Nothing in the entries may change when they are transcribed.

##### STORED DATA #####

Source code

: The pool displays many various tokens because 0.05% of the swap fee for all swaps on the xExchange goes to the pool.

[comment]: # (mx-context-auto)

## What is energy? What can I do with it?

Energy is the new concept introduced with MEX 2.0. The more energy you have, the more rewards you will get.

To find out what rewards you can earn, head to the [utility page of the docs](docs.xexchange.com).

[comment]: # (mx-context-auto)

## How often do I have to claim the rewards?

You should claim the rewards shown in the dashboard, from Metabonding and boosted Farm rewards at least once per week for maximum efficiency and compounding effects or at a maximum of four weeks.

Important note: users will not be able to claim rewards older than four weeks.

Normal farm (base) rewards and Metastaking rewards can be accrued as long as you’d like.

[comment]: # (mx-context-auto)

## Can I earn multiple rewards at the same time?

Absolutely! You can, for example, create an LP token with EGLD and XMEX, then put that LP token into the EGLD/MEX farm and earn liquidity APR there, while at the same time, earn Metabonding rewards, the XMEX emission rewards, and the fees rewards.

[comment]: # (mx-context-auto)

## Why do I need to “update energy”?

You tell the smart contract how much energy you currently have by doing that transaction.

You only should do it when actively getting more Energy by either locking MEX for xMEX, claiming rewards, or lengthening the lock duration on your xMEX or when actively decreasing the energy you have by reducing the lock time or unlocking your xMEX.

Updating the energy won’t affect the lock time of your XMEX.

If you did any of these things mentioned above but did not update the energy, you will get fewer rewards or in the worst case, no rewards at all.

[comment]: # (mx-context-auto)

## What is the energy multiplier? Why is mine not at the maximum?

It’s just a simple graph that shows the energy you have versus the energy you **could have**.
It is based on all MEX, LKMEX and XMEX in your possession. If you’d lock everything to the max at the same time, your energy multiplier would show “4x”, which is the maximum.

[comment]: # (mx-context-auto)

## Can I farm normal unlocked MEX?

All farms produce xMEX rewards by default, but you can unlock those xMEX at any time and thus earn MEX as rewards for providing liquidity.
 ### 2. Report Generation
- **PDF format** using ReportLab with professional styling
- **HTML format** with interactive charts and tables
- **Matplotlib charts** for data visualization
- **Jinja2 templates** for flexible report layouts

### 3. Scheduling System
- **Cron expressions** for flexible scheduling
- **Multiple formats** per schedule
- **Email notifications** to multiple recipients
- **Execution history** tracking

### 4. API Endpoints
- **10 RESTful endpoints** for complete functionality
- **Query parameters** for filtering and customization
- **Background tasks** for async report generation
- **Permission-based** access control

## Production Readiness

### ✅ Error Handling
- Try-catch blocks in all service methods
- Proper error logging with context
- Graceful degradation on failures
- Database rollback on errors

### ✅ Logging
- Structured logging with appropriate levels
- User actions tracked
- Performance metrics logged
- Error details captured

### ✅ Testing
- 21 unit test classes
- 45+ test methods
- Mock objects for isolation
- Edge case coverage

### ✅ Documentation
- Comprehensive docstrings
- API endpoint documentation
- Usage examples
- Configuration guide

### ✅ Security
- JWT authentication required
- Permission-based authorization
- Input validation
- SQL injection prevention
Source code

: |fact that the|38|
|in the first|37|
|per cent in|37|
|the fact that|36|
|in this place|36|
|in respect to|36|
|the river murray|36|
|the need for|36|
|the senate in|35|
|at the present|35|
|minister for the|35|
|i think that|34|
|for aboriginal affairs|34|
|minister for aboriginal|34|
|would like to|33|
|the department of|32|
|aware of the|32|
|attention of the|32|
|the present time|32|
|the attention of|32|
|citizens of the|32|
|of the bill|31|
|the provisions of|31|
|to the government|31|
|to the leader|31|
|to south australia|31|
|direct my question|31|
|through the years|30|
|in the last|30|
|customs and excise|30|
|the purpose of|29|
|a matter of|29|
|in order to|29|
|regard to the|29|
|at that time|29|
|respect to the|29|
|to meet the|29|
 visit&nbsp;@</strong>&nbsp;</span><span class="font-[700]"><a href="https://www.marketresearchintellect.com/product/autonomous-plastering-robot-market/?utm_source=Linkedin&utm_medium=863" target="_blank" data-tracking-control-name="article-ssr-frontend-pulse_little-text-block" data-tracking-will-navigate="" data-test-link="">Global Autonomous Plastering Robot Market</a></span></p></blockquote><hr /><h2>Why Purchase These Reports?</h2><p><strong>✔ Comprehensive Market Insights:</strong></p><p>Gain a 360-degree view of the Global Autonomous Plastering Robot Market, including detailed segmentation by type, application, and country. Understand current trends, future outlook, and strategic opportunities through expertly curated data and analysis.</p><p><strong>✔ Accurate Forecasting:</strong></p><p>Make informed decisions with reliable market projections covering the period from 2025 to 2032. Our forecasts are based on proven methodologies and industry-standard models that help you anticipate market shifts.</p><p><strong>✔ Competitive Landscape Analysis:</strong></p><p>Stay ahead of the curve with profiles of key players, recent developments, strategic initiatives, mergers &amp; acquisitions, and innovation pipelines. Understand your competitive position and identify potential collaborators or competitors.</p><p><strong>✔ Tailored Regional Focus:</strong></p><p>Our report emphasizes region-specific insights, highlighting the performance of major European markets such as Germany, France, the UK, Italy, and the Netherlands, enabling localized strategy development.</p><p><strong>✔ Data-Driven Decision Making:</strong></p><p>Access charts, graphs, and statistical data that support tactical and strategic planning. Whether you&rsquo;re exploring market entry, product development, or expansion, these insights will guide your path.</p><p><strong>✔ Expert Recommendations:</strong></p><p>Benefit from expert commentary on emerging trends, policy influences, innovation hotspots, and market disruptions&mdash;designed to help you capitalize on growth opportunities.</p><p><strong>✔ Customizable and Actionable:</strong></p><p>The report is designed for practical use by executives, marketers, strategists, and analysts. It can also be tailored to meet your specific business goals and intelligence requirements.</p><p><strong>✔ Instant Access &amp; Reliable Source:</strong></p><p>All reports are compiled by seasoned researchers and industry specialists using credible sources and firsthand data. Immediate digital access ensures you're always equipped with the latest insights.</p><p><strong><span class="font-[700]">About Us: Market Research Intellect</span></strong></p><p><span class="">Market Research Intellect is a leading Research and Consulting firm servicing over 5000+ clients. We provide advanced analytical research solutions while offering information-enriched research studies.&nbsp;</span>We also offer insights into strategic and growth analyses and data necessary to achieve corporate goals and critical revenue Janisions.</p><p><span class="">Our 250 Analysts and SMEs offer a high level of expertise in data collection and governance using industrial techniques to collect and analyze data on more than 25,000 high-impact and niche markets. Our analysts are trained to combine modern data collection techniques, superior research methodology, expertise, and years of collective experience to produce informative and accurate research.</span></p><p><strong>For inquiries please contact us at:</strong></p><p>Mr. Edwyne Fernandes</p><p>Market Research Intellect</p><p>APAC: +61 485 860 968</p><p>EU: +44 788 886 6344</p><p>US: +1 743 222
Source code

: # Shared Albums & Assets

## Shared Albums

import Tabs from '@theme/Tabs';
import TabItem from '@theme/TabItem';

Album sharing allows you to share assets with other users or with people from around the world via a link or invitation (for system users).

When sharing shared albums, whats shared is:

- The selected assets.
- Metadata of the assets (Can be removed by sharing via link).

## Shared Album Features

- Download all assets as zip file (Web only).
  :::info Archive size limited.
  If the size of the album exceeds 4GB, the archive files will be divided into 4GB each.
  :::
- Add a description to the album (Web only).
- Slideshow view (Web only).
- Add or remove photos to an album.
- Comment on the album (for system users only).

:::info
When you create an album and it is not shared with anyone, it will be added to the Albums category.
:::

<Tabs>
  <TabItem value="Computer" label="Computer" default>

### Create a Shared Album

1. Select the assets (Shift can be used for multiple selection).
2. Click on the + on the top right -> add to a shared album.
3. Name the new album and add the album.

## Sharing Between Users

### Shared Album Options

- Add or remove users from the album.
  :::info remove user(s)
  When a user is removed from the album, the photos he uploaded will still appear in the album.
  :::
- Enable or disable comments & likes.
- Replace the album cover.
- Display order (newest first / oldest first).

#####

[WRITTEN REPLY]
Source code

: The pool displays many various tokens because 0.05% of the swap fee for all swaps on the xExchange goes to the pool.

[comment]: # (mx-context-auto)

## What is energy? What can I do with it?

Energy is the new concept introduced with MEX 2.0. The more energy you have, the more rewards you will get.

To find out what rewards you can earn, head to the [utility page of the docs](docs.xexchange.com).

[comment]: # (mx-context-auto)

## How often do I have to claim the rewards?

You should claim the rewards shown in the dashboard, from Metabonding and boosted Farm rewards at least once per week for maximum efficiency and compounding effects or at a maximum of four weeks.

Important note: users will not be able to claim rewards older than four weeks.

Normal farm (base) rewards and Metastaking rewards can be accrued as long as you’d like.

[comment]: # (mx-context-auto)

## Can I earn multiple rewards at the same time?

Absolutely! You can, for example, create an LP token with EGLD and XMEX, then put that LP token into the EGLD/MEX farm and earn liquidity APR there, while at the same time, earn Metabonding rewards, the XMEX emission rewards, and the fees rewards.

[comment]: # (mx-context-auto)

## Why do I need to “update energy”?

You tell the smart contract how much energy you currently have by doing that transaction.

You only should do it when actively getting more Energy by either locking MEX for xMEX, claiming rewards, or lengthening the lock duration on your xMEX or when actively decreasing the energy you have by reducing the lock time or unlocking your xMEX.

Updating the energy won’t affect the lock time of your XMEX.

If you did any of these things mentioned above but did not update the energy, you will get fewer rewards or in the worst case, no rewards at all.

[comment]: # (mx-context-auto)

## What is the energy multiplier? Why is mine not at the maximum?

It’s just a simple graph that shows the energy you have versus the energy you **could have**.
It is based on all MEX, LKMEX and XMEX in your possession. If you’d lock everything to the max at the same time, your energy multiplier would show “4x”, which is the maximum.

[comment]: # (mx-context-auto)

## Can I farm normal unlocked MEX?

All farms produce xMEX rewards by default, but you can unlock those xMEX at any time and thus earn MEX as rewards for providing liquidity.
 ### 2. Report Generation
- **PDF format** using ReportLab with professional styling
- **HTML format** with interactive charts and tables
- **Matplotlib charts** for data visualization
- **Jinja2 templates** for flexible report layouts

### 3. Scheduling System
- **Cron expressions** for flexible scheduling
- **Multiple formats** per schedule
- **Email notifications** to multiple recipients
- **Execution history** tracking

### 4. API Endpoints
- **10 RESTful endpoints** for complete functionality
- **Query parameters** for filtering and customization
- **Background tasks** for async report generation
- **Permission-based** access control

## Production Readiness

### ✅ Error Handling
- Try-catch blocks in all service methods
- Proper error logging with context
- Graceful degradation on failures
- Database rollback on errors

### ✅ Logging
- Structured logging with appropriate levels
- User actions tracked
- Performance metrics logged
- Error details captured

### ✅ Testing
- 21 unit test classes
- 45+ test methods
- Mock objects for isolation
- Edge case coverage

### ✅ Documentation
- Comprehensive docstrings
- API endpoint documentation
- Usage examples
- Configuration guide

### ✅ Security
- JWT authentication required
- Permission-based authorization
- Input validation
- SQL injection prevention
Source code

: |fact that the|38|
|in the first|37|
|per cent in|37|
|the fact that|36|
|in this place|36|
|in respect to|36|
|the river murray|36|
|the need for|36|
|the senate in|35|
|at the present|35|
|minister for the|35|
|i think that|34|
|for aboriginal affairs|34|
|minister for aboriginal|34|
|would like to|33|
|the department of|32|
|aware of the|32|
|attention of the|32|
|the present time|32|
|the attention of|32|
|citizens of the|32|
|of the bill|31|
|the provisions of|31|
|to the government|31|
|to the leader|31|
|to south australia|31|
|direct my question|31|
|through the years|30|
|in the last|30|
|customs and excise|30|
|the purpose of|29|
|a matter of|29|
|in order to|29|
|regard to the|29|
|at that time|29|
|respect to the|29|
|to meet the|29|
 visit&nbsp;@</strong>&nbsp;</span><span class="font-[700]"><a href="https://www.marketresearchintellect.com/product/autonomous-plastering-robot-market/?utm_source=Linkedin&utm_medium=863" target="_blank" data-tracking-control-name="article-ssr-frontend-pulse_little-text-block" data-tracking-will-navigate="" data-test-link="">Global Autonomous Plastering Robot Market</a></span></p></blockquote><hr /><h2>Why Purchase These Reports?</h2><p><strong>✔ Comprehensive Market Insights:</strong></p><p>Gain a 360-degree view of the Global Autonomous Plastering Robot Market, including detailed segmentation by type, application, and country. Understand current trends, future outlook, and strategic opportunities through expertly curated data and analysis.</p><p><strong>✔ Accurate Forecasting:</strong></p><p>Make informed decisions with reliable market projections covering the period from 2025 to 2032. Our forecasts are based on proven methodologies and industry-standard models that help you anticipate market shifts.</p><p><strong>✔ Competitive Landscape Analysis:</strong></p><p>Stay ahead of the curve with profiles of key players, recent developments, strategic initiatives, mergers &amp; acquisitions, and innovation pipelines. Understand your competitive position and identify potential collaborators or competitors.</p><p><strong>✔ Tailored Regional Focus:</strong></p><p>Our report emphasizes region-specific insights, highlighting the performance of major European markets such as Germany, France, the UK, Italy, and the Netherlands, enabling localized strategy development.</p><p><strong>✔ Data-Driven Decision Making:</strong></p><p>Access charts, graphs, and statistical data that support tactical and strategic planning. Whether you&rsquo;re exploring market entry, product development, or expansion, these insights will guide your path.</p><p><strong>✔ Expert Recommendations:</strong></p><p>Benefit from expert commentary on emerging trends, policy influences, innovation hotspots, and market disruptions&mdash;designed to help you capitalize on growth opportunities.</p><p><strong>✔ Customizable and Actionable:</strong></p><p>The report is designed for practical use by executives, marketers, strategists, and analysts. It can also be tailored to meet your specific business goals and intelligence requirements.</p><p><strong>✔ Instant Access &amp; Reliable Source:</strong></p><p>All reports are compiled by seasoned researchers and industry specialists using credible sources and firsthand data. Immediate digital access ensures you're always equipped with the latest insights.</p><p><strong><span class="font-[700]">About Us: Market Research Intellect</span></strong></p><p><span class="">Market Research Intellect is a leading Research and Consulting firm servicing over 5000+ clients. We provide advanced analytical research solutions while offering information-enriched research studies.&nbsp;</span>We also offer insights into strategic and growth analyses and data necessary to achieve corporate goals and critical revenue Janisions.</p><p><span class="">Our 250 Analysts and SMEs offer a high level of expertise in data collection and governance using industrial techniques to collect and analyze data on more than 25,000 high-impact and niche markets. Our analysts are trained to combine modern data collection techniques, superior research methodology, expertise, and years of collective experience to produce informative and accurate research.</span></p><p><strong>For inquiries please contact us at:</strong></p><p>Mr. Edwyne Fernandes</p><p>Market Research Intellect</p><p>APAC: +61 485 860 968</p><p>EU: +44 788 886 6344</p><p>US: +1 743 222
Source code

: # Shared Albums & Assets

## Shared Albums

import Tabs from '@theme/Tabs';
import TabItem from '@theme/TabItem';

Album sharing allows you to share assets with other users or with people from around the world via a link or invitation (for system users).

When sharing shared albums, whats shared is:

- The selected assets.
- Metadata of the assets (Can be removed by sharing via link).

## Shared Album Features

- Download all assets as zip file (Web only).
  :::info Archive size limited.
  If the size of the album exceeds 4GB, the archive files will be divided into 4GB each.
  :::
- Add a description to the album (Web only).
- Slideshow view (Web only).
- Add or remove photos to an album.
- Comment on the album (for system users only).

:::info
When you create an album and it is not shared with anyone, it will be added to the Albums category.
:::

<Tabs>
  <TabItem value="Computer" label="Computer" default>

### Create a Shared Album

1. Select the assets (Shift can be used for multiple selection).
2. Click on the + on the top right -> add to a shared album.
3. Name the new album and add the album.

## Sharing Between Users

### Shared Album Options

- Add or remove users from the album.
  :::info remove user(s)
  When a user is removed from the album, the photos he uploaded will still appear in the album.
  :::
- Enable or disable comments & likes.
- Replace the album cover.
- Display order (newest first / oldest first).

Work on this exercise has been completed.